Déc 10
18
Le 25 août dernier, Nicolas Sarkozy s’est rendu dans un petit village d’Indre-et-Loire où avait lieu la cérémonie en souvenir du massacre, le 25 août 1944, de 124 habitants par des soldats allemands. C’était la première fois qu’un président de la République répondait à l’invitation de ce village de venir commémorer avec lui ce drame longtemps oublié, survenu le jour même de la libération de Paris. Le chef de l’État a affirmé qu’en ignorant pendant soixante-quatre ans le massacre commis par les soldats allemands, la France avait «commis une faute morale». «C’est cette faute qu’au nom de la Nation tout entière je suis venu reconnaître et réparer aujourd’hui.», a ajouté le président. En septembre 2010, le Conseil d’administration de la Fédération Nationale André-Maginot, dont l’une des actions majeures concerne la préservation de la mémoire, a déposé une gerbe devant la stèle des martyrs de Maillé.
Que s’est-il donc passé à Maillé?
Été 1944. Les forces allemandes sont sur la défensive. À l’Est, elles cèdent du terrain face à l’Armée rouge, tandis qu’en Normandie, les Alliés finissent par avoir raison de leur résistance.

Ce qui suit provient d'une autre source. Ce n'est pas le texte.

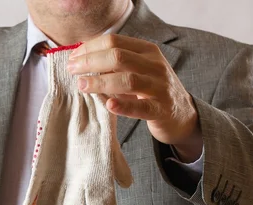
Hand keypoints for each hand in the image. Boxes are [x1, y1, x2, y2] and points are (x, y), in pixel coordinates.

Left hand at [67, 34, 202, 161]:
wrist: (181, 114)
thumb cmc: (152, 89)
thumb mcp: (138, 69)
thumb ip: (116, 63)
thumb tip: (82, 58)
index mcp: (147, 51)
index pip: (114, 42)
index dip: (90, 48)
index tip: (73, 58)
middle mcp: (155, 65)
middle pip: (118, 57)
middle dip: (90, 62)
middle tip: (72, 70)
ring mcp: (159, 87)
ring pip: (127, 80)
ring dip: (100, 82)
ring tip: (82, 85)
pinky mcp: (160, 109)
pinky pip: (140, 107)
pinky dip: (123, 105)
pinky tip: (108, 104)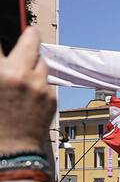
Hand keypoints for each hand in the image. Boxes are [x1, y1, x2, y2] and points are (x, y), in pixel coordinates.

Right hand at [0, 28, 56, 154]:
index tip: (5, 36)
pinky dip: (39, 81)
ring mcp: (39, 85)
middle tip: (29, 32)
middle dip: (29, 35)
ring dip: (34, 62)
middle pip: (31, 39)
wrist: (12, 150)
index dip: (3, 39)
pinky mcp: (52, 96)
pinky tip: (29, 91)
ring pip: (41, 61)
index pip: (0, 42)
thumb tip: (4, 54)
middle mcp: (20, 75)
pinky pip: (46, 80)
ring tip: (24, 70)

En août, le débarquement en Provence puis la libération de Paris, le 25, laissent entrevoir la fin inéluctable de l’occupation nazie en France. Harcelées par la résistance intérieure, les troupes du IIIe Reich perdent pied et certaines d’entre elles vont se venger sur la population civile.
Ainsi, le 10 juin, les hommes de la division SS Das Reich s’en prennent à Oradour-sur-Glane et massacrent 642 civils. Quelques heures plus tôt, 99 habitants de Tulle avaient été pendus par des éléments de la même unité et 67 personnes exécutées à Argenton-sur-Creuse. Le 24 août, ce sont 68 civils qui sont tués par la 51e Brigade SS à Buchères, dans l’Aube.
Si les manuels d’histoire ont retenu les exactions commises par la division Das Reich, il n’en reste pas moins que d’autres villages ont subi la barbarie nazie, comme à Maillé, où 124 civils, femmes et enfants compris, en ont été les victimes.
Le 24 août 1944 au soir, des accrochages entre FFI et troupes allemandes en retraite ont lieu à proximité de la commune de Maillé. Le 25, une escadrille alliée bombarde à Maillé un convoi militaire et des pièces de DCA. Peu après, l’accès de Maillé est bloqué par les forces allemandes.
Dans la nuit, le sous-lieutenant Gustav Schlüster, du 17e bataillon SS, principal protagoniste de l’affaire, avertit la Feldkommandantur de Tours, parlant de terroristes à Maillé, et reçoit vraisemblablement l’ordre d’exercer des représailles.
Les allemands commencent le massacre dans les premières fermes puis pénètrent dans le village, poursuivent la tuerie et mettent systématiquement le feu aux bâtiments. Des hommes disposés autour du village empêchent les survivants de s’enfuir. Deux heures plus tard, une pièce de 88 pilonne le bourg, tirant 80 obus. Sur les 60 habitations que compte Maillé, 52 sont détruites.
Un quart des habitants du bourg, soit 124 sur 500, sont tués par balle, à l’arme blanche, au lance-flammes ou périssent dans les incendies provoqués par les tirs d’artillerie. Parmi les victimes, âgées de 3 mois à 89 ans, on dénombre 40 hommes, 42 femmes et 42 enfants.
Ce massacre aurait pu être oublié et ses auteurs rester inconnus. C’est un magistrat allemand, Ulrich Maass, qui s’est intéressé à ce cas et a ouvert, en 2004, une information judiciaire pour retrouver les responsables, afin de les poursuivre pour crime de guerre. Fouillant dans les archives, le magistrat a pu identifier un grand nombre de soldats et le sous-lieutenant SS Gustav Schlüster, qui était bel et bien connu pour son rôle dans cette affaire puisqu’il avait été condamné à Bordeaux, en 1952. Cependant, il n’a guère été inquiété par la suite et a ainsi pu finir ses jours en Allemagne, en 1965.